Remarkable Creatures by Tracy Chevalier... From the moment she's struck by lightning as a baby, it is clear that Mary Anning is marked for greatness. On the windswept, fossil-strewn beaches of the English coast, she learns that she has "the eye"—and finds what no one else can see. When Mary uncovers an unusual fossilized skeleton in the cliffs near her home, she sets the religious fathers on edge, the townspeople to vicious gossip, and the scientific world alight. In an arena dominated by men, however, Mary is barred from the academic community; as a young woman with unusual interests she is suspected of sinful behavior. Nature is a threat, throwing bitter, cold storms and landslips at her. And when she falls in love, it is with an impossible man. Luckily, Mary finds an unlikely champion in prickly Elizabeth Philpot, a recent exile from London, who also loves scouring the beaches. Their relationship strikes a delicate balance between fierce loyalty, mutual appreciation, and barely suppressed envy. Ultimately, in the struggle to be recognized in the wider world, Mary and Elizabeth discover that friendship is their greatest ally. Remarkable Creatures is a stunning novel of how one woman's gift transcends class and social prejudice to lead to some of the most important discoveries of the nineteenth century. Above all, is it a revealing portrait of the intricate and resilient nature of female friendship. I like reading stories with interesting friendships. This book has gotten so much press due to its author, Tracy Chevalier, but there has been a lot of positive buzz about the story too. This is on my TBR list! *This Book is Kindle Ready!

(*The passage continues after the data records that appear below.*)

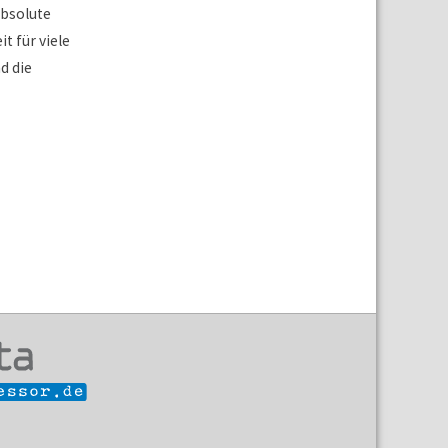
absolute
it für viele
d die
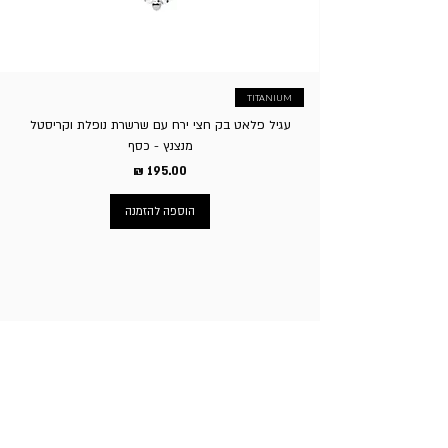
העסק לגבות סך של 5% על ביטול העסקה.
TITANIUM
עגיל פלאט בק חצי ירח עם שרשרת נופלת וקריסטל
מנצנץ - כסף
מחיר
הוספה להזמנה
ניווט באתר
עמוד הבית
תכשיטי גברים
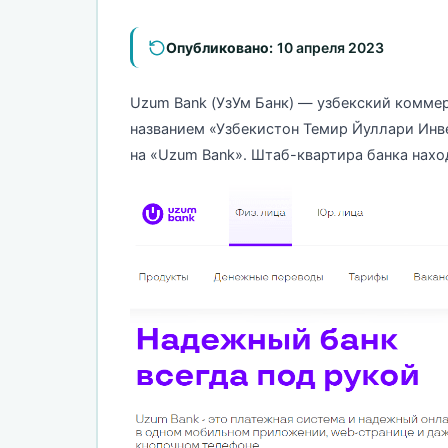
Опубликовано:
10 апреля 2023
Uzum Bank (УзУм Банк) — узбекский коммер
названием «Узбекистон Темир Йуллари Инве
на «Uzum Bank». Штаб-квартира банка нахо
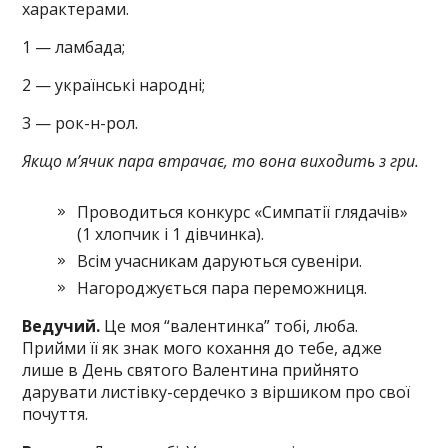
характерами.
1 — ламбада;
2 — українські народні;
3 — рок-н-рол.
Якщо м’ячик пара втрачає, то вона виходить з гри.
Проводиться конкурс «Симпатії глядачів»
(1 хлопчик і 1 дівчинка).
Всім учасникам даруються сувеніри.
Нагороджується пара переможниця.
Ведучий.
Це моя “валентинка” тобі, люба.
Прийми її як знак мого кохання до тебе, адже
лише в День святого Валентина прийнято
дарувати листівку-сердечко з віршиком про свої
почуття.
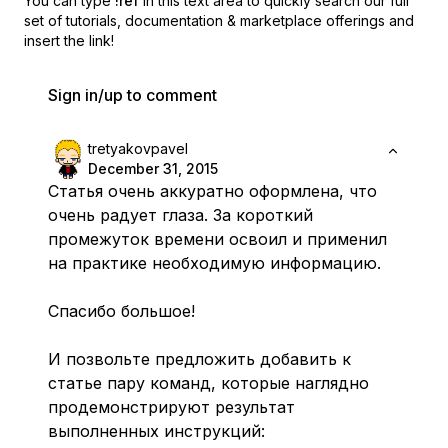
You can type
!ref
in this text area to quickly search our full
set of
tutorials, documentation & marketplace offerings and
insert the link!
Sign in/up to comment
tretyakovpavel
December 31, 2015
Статья очень аккуратно оформлена, что
очень радует глаза. За короткий
промежуток времени освоил и применил
на практике необходимую информацию.
Спасибо большое!
И позвольте предложить добавить к
статье пару команд, которые наглядно
продемонстрируют результат
выполненных инструкций:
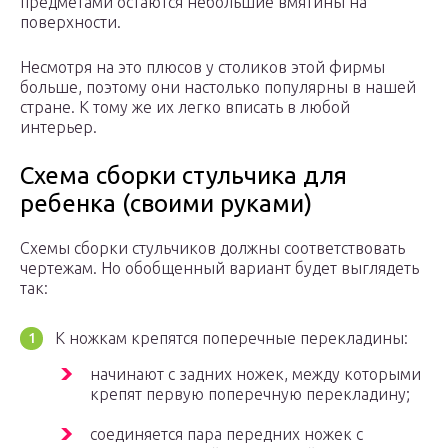
предметами остаются небольшие вмятины на
поверхности.
Несмотря на это плюсов у столиков этой фирмы
больше, поэтому они настолько популярны в нашей
стране. К тому же их легко вписать в любой
интерьер.
Схема сборки стульчика для
ребенка (своими руками)
Схемы сборки стульчиков должны соответствовать
чертежам. Но обобщенный вариант будет выглядеть
так:
К ножкам крепятся поперечные перекладины:
начинают с задних ножек, между которыми
крепят первую поперечную перекладину;
соединяется пара передних ножек с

Twilight: the graphic novel. Written by Stephanie Meyer, Illustrated by Korean artist Young Kim... With input from Meyer on every panel, the first volume of Twilight: the Graphic Novel will be published on 16 March. Its publisher said the black and white title, with colour interspersed throughout, would combine "a rare fusion of Asian and western comic techniques". The cover shows human teenager Bella Swan sprawled on the grass – an image from the dream that first inspired Meyer to write the novel. "In my dream, two people were having an intense conversation in a meadow in the woods. One of these people was just your average girl. The other person was fantastically beautiful, sparkly, and a vampire," she has said. "I stayed in bed, thinking about the dream. I was so intrigued by the nameless couple's story that I hated the idea of forgetting it; it was the kind of dream that makes you want to call your friend and bore her with a detailed description." The American author said yesterday that Kim's graphic interpretation of her characters and settings was "very close" to what she was imagining while writing the series. OK, I loved Twilight... it was fun, made me feel like a teenager again, and I thought the writing was good, so how could I not just mention this! There has been a lot of anticipation for this graphic novel since the rumors started this summer... made the official announcement this week (plus they have exclusive images of some of the actual pages this week in their magazine) that March 16th is the day the graphic novel will be released. From what I saw the illustrations were nice. This is suppose to be released in 2 parts. This first part is going to have an initial release of 350,000 copies!